By Rob Ollikainen
Peninsula Daily News
Want more top stories? Sign up here for daily or weekly newsletters with our top news.
Sarah Creachbaum, 54, who became head of the 922,000-acre park in November, told members of the Port Angeles Regional Chamber of Commerce on Monday that Olympic will be “the last stop on my career path.”
“For better or worse for all of you, I'll be around for quite some time,” she said, in response to a question from Port Angeles Mayor Cherie Kidd.
“You should have some continuity for a while.”
Creachbaum replaced Karen Gustin, who was named to the post in 2008 and retired in just four years to cap a 30-year career with the National Park Service.
Creachbaum said she will spend her first year getting to know people and improving the workforce environment for the park's 125 full-time employees and roughly 100 seasonal workers.
“I'd like to ensure that all of our employees have a healthy and a happy and a family-friendly place to work,” she said, citing a recent report that ranked the National Park Service in the bottom third of all federal jobs for satisfaction.
“I'd like to get to know all of you and forge relationships — very important relationships — so that you feel comfortable coming to me when there's an issue, and I feel comfortable coming to you.”
Creachbaum most recently served as superintendent of the 34,366-acre Haleakala National Park on the island of Maui, Hawaii.
She has worked at several other well-known sites, including Grand Canyon, Yellowstone and Grand Teton national parks.
Creachbaum is Olympic National Park's 15th superintendent and its third women leader.
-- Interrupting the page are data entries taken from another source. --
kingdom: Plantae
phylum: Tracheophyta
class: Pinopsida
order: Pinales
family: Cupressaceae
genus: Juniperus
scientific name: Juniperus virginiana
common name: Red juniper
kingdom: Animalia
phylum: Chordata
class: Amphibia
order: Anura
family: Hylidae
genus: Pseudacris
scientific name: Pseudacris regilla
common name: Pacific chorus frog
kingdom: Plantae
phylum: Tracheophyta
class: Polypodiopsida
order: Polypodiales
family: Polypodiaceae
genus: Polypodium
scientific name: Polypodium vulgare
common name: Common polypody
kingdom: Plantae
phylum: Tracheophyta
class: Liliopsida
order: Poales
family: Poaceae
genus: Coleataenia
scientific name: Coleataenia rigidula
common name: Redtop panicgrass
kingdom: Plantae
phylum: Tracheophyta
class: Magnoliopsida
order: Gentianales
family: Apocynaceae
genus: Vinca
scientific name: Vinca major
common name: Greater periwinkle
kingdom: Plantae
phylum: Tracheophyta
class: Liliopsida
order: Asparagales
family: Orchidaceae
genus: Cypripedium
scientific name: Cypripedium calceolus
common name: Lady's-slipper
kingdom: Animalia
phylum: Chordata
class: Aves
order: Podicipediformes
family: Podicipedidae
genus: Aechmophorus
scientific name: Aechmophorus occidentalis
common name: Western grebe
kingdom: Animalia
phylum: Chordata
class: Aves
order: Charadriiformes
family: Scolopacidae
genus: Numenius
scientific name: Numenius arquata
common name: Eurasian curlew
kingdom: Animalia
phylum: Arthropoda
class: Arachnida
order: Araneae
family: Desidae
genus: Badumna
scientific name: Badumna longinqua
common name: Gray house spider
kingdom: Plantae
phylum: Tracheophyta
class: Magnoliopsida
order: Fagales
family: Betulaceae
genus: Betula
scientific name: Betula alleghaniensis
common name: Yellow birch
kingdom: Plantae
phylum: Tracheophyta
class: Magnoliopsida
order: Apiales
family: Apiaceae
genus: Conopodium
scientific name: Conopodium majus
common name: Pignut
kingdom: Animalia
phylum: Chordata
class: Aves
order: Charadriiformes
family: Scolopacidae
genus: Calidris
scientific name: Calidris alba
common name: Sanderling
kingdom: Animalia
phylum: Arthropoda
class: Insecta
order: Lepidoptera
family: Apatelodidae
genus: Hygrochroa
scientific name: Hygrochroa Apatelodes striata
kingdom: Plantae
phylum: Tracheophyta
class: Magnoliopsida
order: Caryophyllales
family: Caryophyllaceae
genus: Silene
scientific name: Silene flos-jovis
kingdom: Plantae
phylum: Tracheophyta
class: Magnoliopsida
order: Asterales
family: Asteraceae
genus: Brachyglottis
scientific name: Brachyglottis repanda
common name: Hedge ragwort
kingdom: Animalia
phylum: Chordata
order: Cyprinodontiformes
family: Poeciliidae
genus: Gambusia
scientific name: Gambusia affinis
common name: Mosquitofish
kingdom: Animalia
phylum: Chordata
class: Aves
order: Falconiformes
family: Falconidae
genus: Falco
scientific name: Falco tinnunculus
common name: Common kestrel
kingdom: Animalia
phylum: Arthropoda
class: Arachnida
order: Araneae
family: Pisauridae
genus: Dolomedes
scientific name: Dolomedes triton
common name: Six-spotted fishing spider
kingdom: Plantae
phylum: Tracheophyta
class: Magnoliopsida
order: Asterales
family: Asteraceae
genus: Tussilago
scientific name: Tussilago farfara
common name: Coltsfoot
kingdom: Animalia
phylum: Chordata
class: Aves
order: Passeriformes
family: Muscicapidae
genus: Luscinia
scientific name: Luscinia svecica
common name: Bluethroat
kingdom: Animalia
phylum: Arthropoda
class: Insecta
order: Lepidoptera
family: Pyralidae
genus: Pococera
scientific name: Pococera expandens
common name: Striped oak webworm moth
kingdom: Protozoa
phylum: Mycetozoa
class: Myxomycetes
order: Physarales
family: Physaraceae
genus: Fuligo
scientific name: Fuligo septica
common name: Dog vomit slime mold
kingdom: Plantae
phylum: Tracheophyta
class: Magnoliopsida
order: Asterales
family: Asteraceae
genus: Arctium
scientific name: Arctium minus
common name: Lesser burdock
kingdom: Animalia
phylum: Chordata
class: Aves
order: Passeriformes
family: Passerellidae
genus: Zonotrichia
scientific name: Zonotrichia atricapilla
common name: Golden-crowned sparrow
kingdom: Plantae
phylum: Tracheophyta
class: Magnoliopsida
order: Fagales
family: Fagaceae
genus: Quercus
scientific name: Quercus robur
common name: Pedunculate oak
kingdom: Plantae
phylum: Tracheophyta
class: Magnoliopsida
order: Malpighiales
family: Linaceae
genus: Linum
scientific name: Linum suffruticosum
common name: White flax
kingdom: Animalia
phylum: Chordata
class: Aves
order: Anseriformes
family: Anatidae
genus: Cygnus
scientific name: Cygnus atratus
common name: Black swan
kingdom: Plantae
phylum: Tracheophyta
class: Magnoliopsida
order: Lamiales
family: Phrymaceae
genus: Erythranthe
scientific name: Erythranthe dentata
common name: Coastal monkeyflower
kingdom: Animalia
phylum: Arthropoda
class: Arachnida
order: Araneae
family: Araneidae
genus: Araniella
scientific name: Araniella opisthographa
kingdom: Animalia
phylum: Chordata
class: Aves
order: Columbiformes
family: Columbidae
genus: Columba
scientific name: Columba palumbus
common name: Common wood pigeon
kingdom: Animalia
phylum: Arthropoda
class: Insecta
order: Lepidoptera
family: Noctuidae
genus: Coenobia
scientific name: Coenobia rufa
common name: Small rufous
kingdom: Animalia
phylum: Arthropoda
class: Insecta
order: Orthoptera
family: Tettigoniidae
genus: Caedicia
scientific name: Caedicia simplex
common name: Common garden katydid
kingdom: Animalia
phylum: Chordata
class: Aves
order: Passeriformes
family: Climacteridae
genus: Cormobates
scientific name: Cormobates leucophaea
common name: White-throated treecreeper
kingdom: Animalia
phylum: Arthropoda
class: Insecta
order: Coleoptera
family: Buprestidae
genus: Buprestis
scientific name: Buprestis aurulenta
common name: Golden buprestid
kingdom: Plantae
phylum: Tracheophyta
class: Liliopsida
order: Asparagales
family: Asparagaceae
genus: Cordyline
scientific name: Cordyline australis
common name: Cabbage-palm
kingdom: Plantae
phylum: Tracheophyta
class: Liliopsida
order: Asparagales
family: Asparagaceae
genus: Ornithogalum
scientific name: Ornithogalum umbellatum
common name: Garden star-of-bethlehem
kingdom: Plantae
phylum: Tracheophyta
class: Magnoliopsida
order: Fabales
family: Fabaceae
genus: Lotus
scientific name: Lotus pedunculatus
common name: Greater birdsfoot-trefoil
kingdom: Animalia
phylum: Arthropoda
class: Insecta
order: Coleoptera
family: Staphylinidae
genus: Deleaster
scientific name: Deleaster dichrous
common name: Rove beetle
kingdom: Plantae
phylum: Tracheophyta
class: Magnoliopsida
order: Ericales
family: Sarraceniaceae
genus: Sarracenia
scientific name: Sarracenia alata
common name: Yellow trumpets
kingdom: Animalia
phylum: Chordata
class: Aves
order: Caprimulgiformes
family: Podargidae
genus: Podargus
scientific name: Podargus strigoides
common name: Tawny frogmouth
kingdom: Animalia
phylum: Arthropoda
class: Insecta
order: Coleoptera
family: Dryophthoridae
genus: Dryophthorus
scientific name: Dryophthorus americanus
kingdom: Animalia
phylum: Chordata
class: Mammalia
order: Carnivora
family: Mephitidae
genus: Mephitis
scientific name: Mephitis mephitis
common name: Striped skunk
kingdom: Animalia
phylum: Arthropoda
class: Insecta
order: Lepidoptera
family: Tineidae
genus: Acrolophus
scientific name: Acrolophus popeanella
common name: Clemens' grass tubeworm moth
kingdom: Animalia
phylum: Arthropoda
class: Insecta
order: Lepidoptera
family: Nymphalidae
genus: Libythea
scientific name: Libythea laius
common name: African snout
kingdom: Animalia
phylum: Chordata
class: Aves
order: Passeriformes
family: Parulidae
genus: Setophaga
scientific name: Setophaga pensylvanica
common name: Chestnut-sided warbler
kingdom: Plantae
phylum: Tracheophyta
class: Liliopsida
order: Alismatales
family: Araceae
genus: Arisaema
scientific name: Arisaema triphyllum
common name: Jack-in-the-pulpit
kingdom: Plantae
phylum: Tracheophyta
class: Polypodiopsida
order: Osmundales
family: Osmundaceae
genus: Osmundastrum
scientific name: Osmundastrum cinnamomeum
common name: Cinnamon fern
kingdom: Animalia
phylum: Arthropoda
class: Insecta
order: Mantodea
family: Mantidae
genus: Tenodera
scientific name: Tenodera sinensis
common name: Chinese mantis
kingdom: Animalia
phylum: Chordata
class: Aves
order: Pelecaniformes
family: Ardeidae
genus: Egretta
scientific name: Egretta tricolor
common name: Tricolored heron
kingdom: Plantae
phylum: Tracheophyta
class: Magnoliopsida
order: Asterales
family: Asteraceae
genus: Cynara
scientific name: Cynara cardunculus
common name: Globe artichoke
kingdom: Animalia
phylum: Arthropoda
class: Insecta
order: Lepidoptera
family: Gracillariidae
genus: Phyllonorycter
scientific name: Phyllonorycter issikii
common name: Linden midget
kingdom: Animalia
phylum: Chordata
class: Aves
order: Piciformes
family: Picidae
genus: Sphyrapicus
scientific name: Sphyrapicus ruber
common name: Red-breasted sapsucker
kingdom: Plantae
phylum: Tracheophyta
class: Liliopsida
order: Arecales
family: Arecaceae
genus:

In another topic discussed at Monday's Chamber of Commerce luncheon meeting at the Red Lion Hotel, removal of Glines Canyon Dam will be “slowed down just a little bit,” Creachbaum said, to allow sediment to work its way down the Elwha River.
Park officials announced last month that the November-December hold on dam removal would be extended through January to allow crews to make modifications to an industrial water treatment plant that was clogged with material in December.
Creachbaum said the $325 million dam removal and habitat restoration project is still well ahead of schedule.
Asked to comment on the response to a dock remnant that washed ashore on one of the park's Pacific beaches last month, Creachbaum said:
“Everybody came to the table, and everybody was willing to work and willing to help.
“So I think it's going to be a team effort.”
The dock was believed to have been dislodged in the earthquake and tsunami that rocked Japan in March 2011.
In response to a question about fees, Creachbaum said the park likely will not raise or lower fees in the foreseeable future.
Creachbaum, who began with the Park Service in 1983 clearing brush and building trails in Arizona's Saguaro National Park, displayed a slide showing that visitation at Olympic National Park was up 4.13 percent last year to
2.99 million visits.
“It seems like the predictions of visitors at national parks looks like it's going to remain relatively flat over the next two years,” she said.
“Flat or a slight increase is what the report said.”
Out-of-town park visitors pump about $94 million into the local economy every year, Creachbaum said.
“Most of those dollars are spent by those folks who spend the night,” she said. “That's not entirely rocket science.”
Creachbaum said the Park Service was charged by Congress with the 1916 Organic Act to “conserve the scenery and natural and historic objects and the wildlife therein and to provide for the enjoyment of the same in such manner and by such means as to leave them unimpaired for the enjoyment of future generations.”
“Having visitors to the park is pretty important for me to fulfil this mission,” she said.